▶ [About this exercise] What you return should be the full listing, exactly as given.

▶ [Records supplied]
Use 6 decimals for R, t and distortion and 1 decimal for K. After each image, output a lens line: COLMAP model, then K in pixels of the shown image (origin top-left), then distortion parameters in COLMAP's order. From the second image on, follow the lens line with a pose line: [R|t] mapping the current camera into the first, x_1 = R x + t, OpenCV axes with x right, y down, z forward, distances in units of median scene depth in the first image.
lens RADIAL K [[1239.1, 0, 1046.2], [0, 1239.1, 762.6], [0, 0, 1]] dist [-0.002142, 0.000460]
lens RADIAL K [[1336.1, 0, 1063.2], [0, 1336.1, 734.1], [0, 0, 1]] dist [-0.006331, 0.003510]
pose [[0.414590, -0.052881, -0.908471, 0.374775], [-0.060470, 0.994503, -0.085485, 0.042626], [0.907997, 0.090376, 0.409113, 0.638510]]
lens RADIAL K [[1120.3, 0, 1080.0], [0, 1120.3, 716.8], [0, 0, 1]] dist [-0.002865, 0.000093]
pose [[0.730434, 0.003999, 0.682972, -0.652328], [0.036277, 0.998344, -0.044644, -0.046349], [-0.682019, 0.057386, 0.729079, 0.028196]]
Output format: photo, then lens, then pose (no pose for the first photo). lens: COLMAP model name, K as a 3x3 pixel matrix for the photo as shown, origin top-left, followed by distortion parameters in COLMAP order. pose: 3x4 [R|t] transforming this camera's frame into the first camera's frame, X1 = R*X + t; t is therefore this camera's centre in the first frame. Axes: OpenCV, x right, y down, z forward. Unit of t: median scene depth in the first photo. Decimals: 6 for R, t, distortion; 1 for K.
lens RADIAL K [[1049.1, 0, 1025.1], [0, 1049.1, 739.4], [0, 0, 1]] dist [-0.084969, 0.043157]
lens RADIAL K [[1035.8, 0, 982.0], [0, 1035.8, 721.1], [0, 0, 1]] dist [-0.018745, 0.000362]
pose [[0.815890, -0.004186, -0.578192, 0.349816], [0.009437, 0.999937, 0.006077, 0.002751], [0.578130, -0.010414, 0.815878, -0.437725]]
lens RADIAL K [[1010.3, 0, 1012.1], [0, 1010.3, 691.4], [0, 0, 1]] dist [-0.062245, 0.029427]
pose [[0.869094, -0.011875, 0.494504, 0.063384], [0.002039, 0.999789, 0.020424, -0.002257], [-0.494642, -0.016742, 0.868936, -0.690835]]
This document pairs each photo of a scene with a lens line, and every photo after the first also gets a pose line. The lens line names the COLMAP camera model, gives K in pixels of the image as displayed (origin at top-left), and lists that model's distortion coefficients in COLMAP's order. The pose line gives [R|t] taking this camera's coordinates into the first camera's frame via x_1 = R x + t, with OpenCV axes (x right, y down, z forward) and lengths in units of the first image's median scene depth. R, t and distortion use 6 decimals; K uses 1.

▶ [Response to this task]
Use 6 decimals for R, t and distortion and 1 decimal for K. After each image, output a lens line: COLMAP model, then K in pixels of the shown image (origin top-left), then distortion parameters in COLMAP's order. From the second image on, follow the lens line with a pose line: [R|t] mapping the current camera into the first, x_1 = R x + t, OpenCV axes with x right, y down, z forward, distances in units of median scene depth in the first image.
lens RADIAL K [[1239.1, 0, 1046.2], [0, 1239.1, 762.6], [0, 0, 1]] dist [-0.002142, 0.000460]
lens RADIAL K [[1336.1, 0, 1063.2], [0, 1336.1, 734.1], [0, 0, 1]] dist [-0.006331, 0.003510]
pose [[0.414590, -0.052881, -0.908471, 0.374775], [-0.060470, 0.994503, -0.085485, 0.042626], [0.907997, 0.090376, 0.409113, 0.638510]]
lens RADIAL K [[1120.3, 0, 1080.0], [0, 1120.3, 716.8], [0, 0, 1]] dist [-0.002865, 0.000093]
pose [[0.730434, 0.003999, 0.682972, -0.652328], [0.036277, 0.998344, -0.044644, -0.046349], [-0.682019, 0.057386, 0.729079, 0.028196]]
Output format: photo, then lens, then pose (no pose for the first photo). lens: COLMAP model name, K as a 3x3 pixel matrix for the photo as shown, origin top-left, followed by distortion parameters in COLMAP order. pose: 3x4 [R|t] transforming this camera's frame into the first camera's frame, X1 = R*X + t; t is therefore this camera's centre in the first frame. Axes: OpenCV, x right, y down, z forward. Unit of t: median scene depth in the first photo. Decimals: 6 for R, t, distortion; 1 for K.
lens RADIAL K [[1049.1, 0, 1025.1], [0, 1049.1, 739.4], [0, 0, 1]] dist [-0.084969, 0.043157]
lens RADIAL K [[1035.8, 0, 982.0], [0, 1035.8, 721.1], [0, 0, 1]] dist [-0.018745, 0.000362]
pose [[0.815890, -0.004186, -0.578192, 0.349816], [0.009437, 0.999937, 0.006077, 0.002751], [0.578130, -0.010414, 0.815878, -0.437725]]
lens RADIAL K [[1010.3, 0, 1012.1], [0, 1010.3, 691.4], [0, 0, 1]] dist [-0.062245, 0.029427]
pose [[0.869094, -0.011875, 0.494504, 0.063384], [0.002039, 0.999789, 0.020424, -0.002257], [-0.494642, -0.016742, 0.868936, -0.690835]]
This document pairs each photo of a scene with a lens line, and every photo after the first also gets a pose line. The lens line names the COLMAP camera model, gives K in pixels of the image as displayed (origin at top-left), and lists that model's distortion coefficients in COLMAP's order. The pose line gives [R|t] taking this camera's coordinates into the first camera's frame via x_1 = R x + t, with OpenCV axes (x right, y down, z forward) and lengths in units of the first image's median scene depth. R, t and distortion use 6 decimals; K uses 1.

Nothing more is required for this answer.